News / Opinion / Columns

Westneat: Teens still able to buy assault weapons

By Danny Westneat
Published: February 24, 2019, 6:01am

If you’re like me, you probably thought that teenagers, at long last, were barred from buying assault-style rifles in the state of Washington.

Twenty years after Columbine, and after some horrific mass shootings of our own committed by teenagers armed up with the firepower of soldiers, voters in our state last fall did what state lawmakers wouldn’t: They overwhelmingly banned the commercial sale of semi-automatic rifles to anyone under age 21.

That law took effect Jan. 1.

I was recently browsing around on Armslist.com, which is like an online gun-rummage sale, and saw the following note on an ad for a Brownells semi-automatic rifle, a version of a gun used by the U.S. military in Vietnam: “If you are under 21 but over 18,” the ad says, “there are a few shops willing to transfer commonly owned semi-automatic rifles currently, and we can meet there.”

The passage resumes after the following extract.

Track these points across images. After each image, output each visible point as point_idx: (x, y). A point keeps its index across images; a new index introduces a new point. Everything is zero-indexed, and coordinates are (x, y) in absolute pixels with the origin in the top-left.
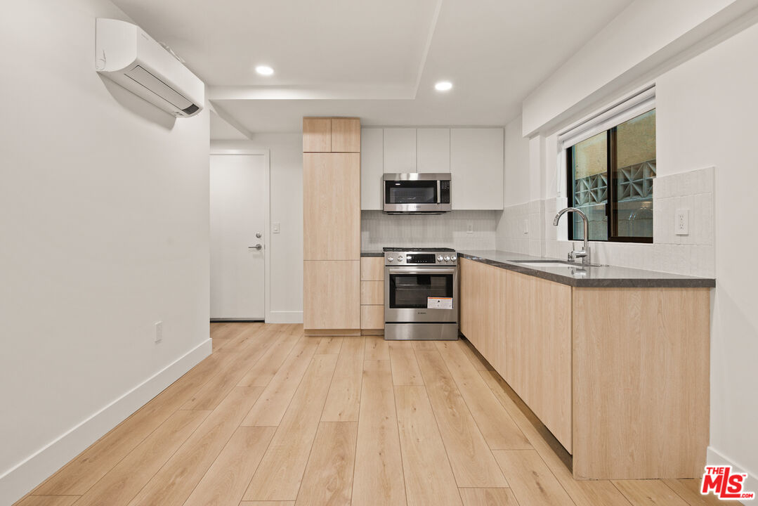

In other words: The seller, from Lynnwood, is openly advertising to sell a military-style weapon to teenagers. And some gun shops still are willing to facilitate such sales (by overseeing it with a background check). All despite the voters supposedly banning such activities.

How can this be? A few gun shops around the state are openly continuing to sell so-called assault rifles to teenagers. The owners argue the new law isn’t enforceable because the definition of assault rifle was placed in a section of the law that doesn’t take effect until later, in July.

“We can’t get in legal trouble for selling something that doesn’t legally exist, so we at Talos Tactical will continue to sell semi-automatic rifles to law abiding 18-20 year olds until July 1st, 2019,” announced the owner of a gun shop in Richland. In a setback for the law, the police chief there sided with the gun-shop owner. As have some sheriffs in other parts of the state.

Other sheriffs are going further still, saying they won’t enforce the measure because they think it’s unconstitutional (it’s being challenged in court for potentially violating the Second Amendment).

On Tuesday, state Attorney General Bob Ferguson took these police chiefs and sheriffs to task. He argued they might even be held legally liable if they ignore the voter-approved measure and someone wrongly gets a gun and commits a crime with it. “The taxpayers of your city or county assume the financial risk of your decision to impose your personal views over the law,” Ferguson said.

I have two big-picture reactions to this.

One is that the sheriffs are out of their lane on whether the law is constitutional. That said, it seems clear the rebel sheriffs have a point that this law wasn’t quite ready for prime time. We just barred sales of assault weapons to teens, but the law doesn’t define what an assault weapon actually is until six months later? Yes, that’s a technicality. But there’s the spirit of laws and the letter of them. Both matter.

This is why citizen initiatives can be lousy ways to make complex public policy. It’s the kind of mistake that likely would have been caught had it gone through the multiple hearings and markups of bills in the Legislature.

The maddening bottom line is that three months after the biggest gun-control win ever in this state, we have teens being sold assault weapons. And a bunch of sheriffs saying “see, we told you so.”

The gun-control side is winning the fight for public opinion. But it’s got to make itself more bulletproof than this.